— How to complete this task —
Repeat each line of the records below exactly.

[Opening Data shown section]

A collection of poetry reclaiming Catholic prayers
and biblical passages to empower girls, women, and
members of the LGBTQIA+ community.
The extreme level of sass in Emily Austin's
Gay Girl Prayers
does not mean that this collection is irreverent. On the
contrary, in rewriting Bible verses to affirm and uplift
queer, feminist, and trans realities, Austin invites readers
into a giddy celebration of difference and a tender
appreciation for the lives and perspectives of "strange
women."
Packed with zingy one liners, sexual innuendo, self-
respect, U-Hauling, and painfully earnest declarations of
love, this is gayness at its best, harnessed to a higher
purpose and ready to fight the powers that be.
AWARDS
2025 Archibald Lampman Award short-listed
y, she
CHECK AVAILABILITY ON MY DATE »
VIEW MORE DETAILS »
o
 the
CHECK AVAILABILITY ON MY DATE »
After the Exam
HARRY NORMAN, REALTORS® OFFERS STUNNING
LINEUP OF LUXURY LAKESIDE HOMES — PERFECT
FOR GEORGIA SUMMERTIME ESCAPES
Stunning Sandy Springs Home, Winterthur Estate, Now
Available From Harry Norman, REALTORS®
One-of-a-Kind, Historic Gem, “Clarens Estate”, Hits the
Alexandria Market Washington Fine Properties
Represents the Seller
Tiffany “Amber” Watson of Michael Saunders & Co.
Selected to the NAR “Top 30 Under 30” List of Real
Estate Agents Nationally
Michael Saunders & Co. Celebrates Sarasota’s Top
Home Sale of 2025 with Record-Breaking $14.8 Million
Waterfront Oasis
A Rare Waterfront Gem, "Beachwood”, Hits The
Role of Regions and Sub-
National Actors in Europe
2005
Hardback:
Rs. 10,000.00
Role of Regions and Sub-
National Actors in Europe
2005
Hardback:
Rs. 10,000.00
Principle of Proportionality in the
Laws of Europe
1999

[Closing Data shown section]

— Written reply —
A collection of poetry reclaiming Catholic prayers
and biblical passages to empower girls, women, and
members of the LGBTQIA+ community.
The extreme level of sass in Emily Austin's
Gay Girl Prayers
does not mean that this collection is irreverent. On the
contrary, in rewriting Bible verses to affirm and uplift
queer, feminist, and trans realities, Austin invites readers
into a giddy celebration of difference and a tender
appreciation for the lives and perspectives of "strange
women."
Packed with zingy one liners, sexual innuendo, self-
respect, U-Hauling, and painfully earnest declarations of
love, this is gayness at its best, harnessed to a higher
purpose and ready to fight the powers that be.
AWARDS
2025 Archibald Lampman Award short-listed
y, she
CHECK AVAILABILITY ON MY DATE »
VIEW MORE DETAILS »
o
 the
CHECK AVAILABILITY ON MY DATE »
After the Exam
HARRY NORMAN, REALTORS® OFFERS STUNNING
LINEUP OF LUXURY LAKESIDE HOMES — PERFECT
FOR GEORGIA SUMMERTIME ESCAPES
Stunning Sandy Springs Home, Winterthur Estate, Now
Available From Harry Norman, REALTORS®
One-of-a-Kind, Historic Gem, “Clarens Estate”, Hits the
Alexandria Market Washington Fine Properties
Represents the Seller
Tiffany “Amber” Watson of Michael Saunders & Co.
Selected to the NAR “Top 30 Under 30” List of Real
Estate Agents Nationally
Michael Saunders & Co. Celebrates Sarasota’s Top
Home Sale of 2025 with Record-Breaking $14.8 Million
Waterfront Oasis
A Rare Waterfront Gem, "Beachwood”, Hits The
Role of Regions and Sub-
National Actors in Europe
2005
Hardback:
Rs. 10,000.00
Role of Regions and Sub-
National Actors in Europe
2005
Hardback:
Rs. 10,000.00
Principle of Proportionality in the
Laws of Europe
1999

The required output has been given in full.